EXERCISE: Copy every one of the rows below line for line, without changing anything.

Data records
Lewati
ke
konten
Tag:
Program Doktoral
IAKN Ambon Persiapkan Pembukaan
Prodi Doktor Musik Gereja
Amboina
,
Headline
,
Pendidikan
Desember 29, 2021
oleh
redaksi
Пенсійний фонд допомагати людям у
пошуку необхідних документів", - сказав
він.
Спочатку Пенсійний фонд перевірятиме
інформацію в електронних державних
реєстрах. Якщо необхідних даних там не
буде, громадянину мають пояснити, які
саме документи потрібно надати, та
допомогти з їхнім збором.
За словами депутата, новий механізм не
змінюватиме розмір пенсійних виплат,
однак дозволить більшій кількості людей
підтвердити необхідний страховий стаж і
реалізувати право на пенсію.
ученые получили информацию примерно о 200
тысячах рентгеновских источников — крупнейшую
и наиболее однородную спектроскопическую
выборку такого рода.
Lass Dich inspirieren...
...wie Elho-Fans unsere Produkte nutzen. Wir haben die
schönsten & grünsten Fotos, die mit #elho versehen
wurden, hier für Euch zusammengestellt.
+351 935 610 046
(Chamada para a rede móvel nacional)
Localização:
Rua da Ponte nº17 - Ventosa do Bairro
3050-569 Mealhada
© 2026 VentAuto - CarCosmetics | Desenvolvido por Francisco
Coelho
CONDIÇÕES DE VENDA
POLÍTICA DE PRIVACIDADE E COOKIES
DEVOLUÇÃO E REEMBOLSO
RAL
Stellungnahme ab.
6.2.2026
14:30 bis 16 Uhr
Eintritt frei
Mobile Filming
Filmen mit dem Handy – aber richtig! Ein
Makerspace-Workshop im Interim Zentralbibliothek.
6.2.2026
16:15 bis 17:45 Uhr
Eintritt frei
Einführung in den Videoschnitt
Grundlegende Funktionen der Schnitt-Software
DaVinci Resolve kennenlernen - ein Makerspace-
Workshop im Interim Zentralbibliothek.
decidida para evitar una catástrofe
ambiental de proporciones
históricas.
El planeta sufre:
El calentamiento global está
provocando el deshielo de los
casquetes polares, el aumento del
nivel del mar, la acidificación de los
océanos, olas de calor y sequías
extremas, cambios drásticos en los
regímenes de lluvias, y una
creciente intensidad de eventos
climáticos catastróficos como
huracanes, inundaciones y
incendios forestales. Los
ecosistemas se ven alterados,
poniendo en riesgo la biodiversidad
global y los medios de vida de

ANSWER SPACE:
Lewati
ke
konten
Tag:
Program Doktoral
IAKN Ambon Persiapkan Pembukaan
Prodi Doktor Musik Gereja
Amboina
,
Headline
,
Pendidikan
Desember 29, 2021
oleh
redaksi
Пенсійний фонд допомагати людям у
пошуку необхідних документів", - сказав
він.
Спочатку Пенсійний фонд перевірятиме
інформацію в електронних державних
реєстрах. Якщо необхідних даних там не
буде, громадянину мають пояснити, які
саме документи потрібно надати, та
допомогти з їхнім збором.
За словами депутата, новий механізм не
змінюватиме розмір пенсійних виплат,
однак дозволить більшій кількості людей
підтвердити необхідний страховий стаж і
реалізувати право на пенсію.
ученые получили информацию примерно о 200
тысячах рентгеновских источников — крупнейшую
и наиболее однородную спектроскопическую
выборку такого рода.
Lass Dich inspirieren...
...wie Elho-Fans unsere Produkte nutzen. Wir haben die
schönsten & grünsten Fotos, die mit #elho versehen
wurden, hier für Euch zusammengestellt.
+351 935 610 046
(Chamada para a rede móvel nacional)
Localização:
Rua da Ponte nº17 - Ventosa do Bairro
3050-569 Mealhada
© 2026 VentAuto - CarCosmetics | Desenvolvido por Francisco
Coelho
CONDIÇÕES DE VENDA
POLÍTICA DE PRIVACIDADE E COOKIES
DEVOLUÇÃO E REEMBOLSO
RAL
Stellungnahme ab.
6.2.2026
14:30 bis 16 Uhr
Eintritt frei
Mobile Filming
Filmen mit dem Handy – aber richtig! Ein
Makerspace-Workshop im Interim Zentralbibliothek.
6.2.2026
16:15 bis 17:45 Uhr
Eintritt frei
Einführung in den Videoschnitt
Grundlegende Funktionen der Schnitt-Software
DaVinci Resolve kennenlernen - ein Makerspace-
Workshop im Interim Zentralbibliothek.
decidida para evitar una catástrofe
ambiental de proporciones
históricas.
El planeta sufre:
El calentamiento global está
provocando el deshielo de los
casquetes polares, el aumento del
nivel del mar, la acidificación de los
océanos, olas de calor y sequías
extremas, cambios drásticos en los
regímenes de lluvias, y una
creciente intensidad de eventos
climáticos catastróficos como
huracanes, inundaciones y
incendios forestales. Los
ecosistemas se ven alterados,
poniendo en riesgo la biodiversidad
global y los medios de vida de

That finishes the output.